Guerre à l’est de la RDC: la solution serait-elle économique ?

Dans la partie Est de la République démocratique du Congo, les cœurs ne sont pas à la fête en raison notamment des nombreux massacres commis dans cette région. 60 ans d’indépendance marquée par de nombreuses violences et atrocités pour les habitants de Rutshuru. Des exactions commises par les ADF (Allied Democratic Forces), et les groupes mai-mai. A la veille de la commémoration de la fête d’indépendance, des cas d’enlèvements étaient encore signalés. A Rutshuru, pas une journée ne passe sans que les médias locaux ne rapportent des nouvelles de personnes enlevées ou tuées par des groupes rebelles.  Dans son discours adressé à la population congolaise, à l’occasion de la commémoration des 60 ans d’indépendance, le président Felix Tshisekedi a déploré les exactions commises par les groupes rebelles et qui endeuillent les régions de l’Est du pays. Il en a profité pour lancer un appel à tous les groupes armés de déposer les armes. 

Triomphe Efoko: comment voulez-vous parler de guerre et vous demander si la solution serait économique ? La guerre, on répond par la guerre, le plus fort l’emporte. Dites-nous la vérité, nous n’avons pas une armée, car si on avait une armée, la guerre à l’Est serait finie. Lorsque je regarde la Russie avec sa force armée, ses voisins turque et ukrainien souffrent parce qu’ils sont faibles devant la Russie. Donc la guerre de l’Est est la conséquence d’une armée faible donc la solution économique ne pourra résoudre cela. Il faut une armée forte qui frappe sans pitié et tous nos voisins auteurs de cette guerre auront ainsi peur et la guerre prendra fin.

Jonathan Muayaya : je ne pense pas qu’elle soit économique mais elle est causée par ceux qui convoitent et veulent exploiter nos richesses minières, D’abord les congolais eux-mêmes. Puis nos voisins en l’occurrence le Rwanda, le Burundi et l’Ouganda puisqu’ils veulent s’enrichir. Ce sont surtout les acteurs politiques véreux et des hauts responsables de l’armée.

Hénoch Kaluka : si la solution sera économique donc il y a un problème des intérêts. Alfred Kipang : absolument, c’est trop vaste. Mais ce qui est à retenir, les minerais exploités en RDC nous aident à avoir les téléphones Android et Smartphones.

Wilfried Kambala : je ne crois pas. Tu penses que tous les moyens ne sont pas réunis pour éradiquer cette guerre ?

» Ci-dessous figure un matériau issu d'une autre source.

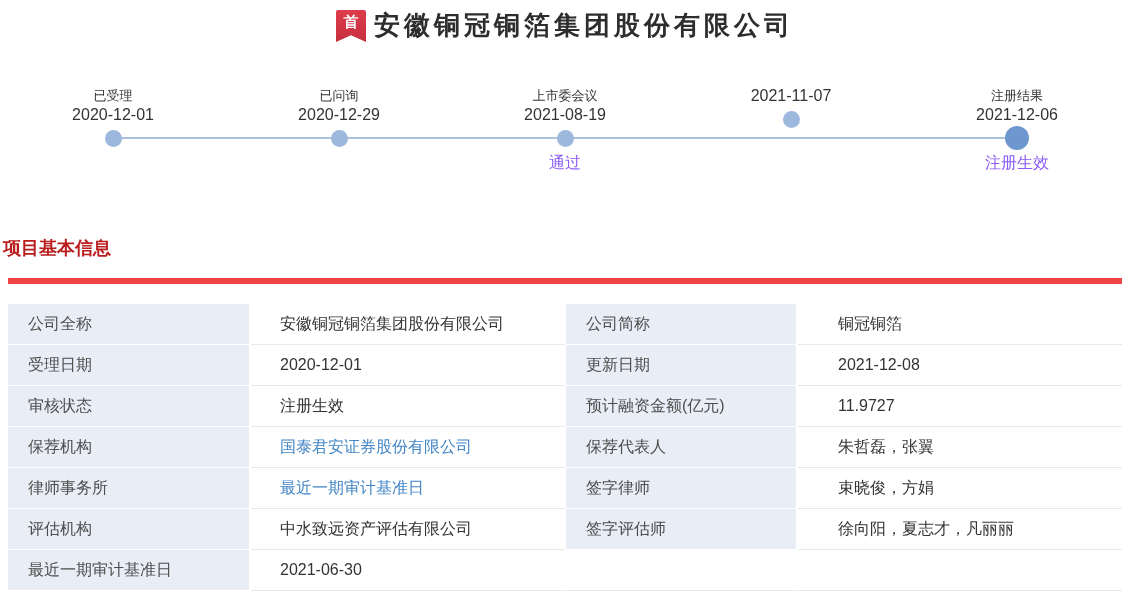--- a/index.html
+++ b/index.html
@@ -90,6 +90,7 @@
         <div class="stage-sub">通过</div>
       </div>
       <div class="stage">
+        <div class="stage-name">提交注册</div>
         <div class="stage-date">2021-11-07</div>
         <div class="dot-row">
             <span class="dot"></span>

Célé Luabeya,  économique : Dans le vrai sens du mot non. Mais je pense qu’avec la création des emplois accompagnée d’une bonne rémunération, ça pourrait en quelque sorte réduire et démotiver la plupart de combattants. Mais la vengeance ou la quête du pouvoir peut être plus fort que l’argent. Si les groupes armés ont comme objectif renverser le régime actuel ou prendre le contrôle d’un territoire, rien ne pourra les arrêter sauf la mort. L’argent ne peut pas.

Davina Maluishi : je ne connais pas trop de la guerre à l’est mais je pense qu’il y a de grandes personnalités qui sont derrière cette guerre et elles en tirent des bénéfices.

Justin Mukaya : à cette question, je dirai non. La solution n’est pas économique car cette guerre est avant tout politique. Dès le début, elle est venue par le souhait des rwandais d’enlever Mobutu (leur grand ménage car ayant accepté d’héberger les Hutus rwandais qui ont fui leur pays) au pouvoir. Mais aussi, par le souhait des grandes puissances de voler les minerais qui sont à l’est. Il s’avère aujourd’hui que certaines guerres aujourd’hui à l’est du pays sont orchestrées par les grands hommes politiques congolais dans le but de tourner l’opinion favorablement vers eux mais aussi, avec un but économique. À ce propos, je pense que pour que la dite guerre prenne fin, il faut d’abord, l’implication de tous les hommes politiques congolais mais aussi, il faut que notre armée soit suffisamment préparée…je répète, ce n’est pas une guerre créée par la faim ou le manque d’emplois mais c’est une guerre avant tout politique. Donc, c’est la politique et seule la politique qui peut la résoudre et cela, en passant par la méthode contraire de ce qui l’avait créé.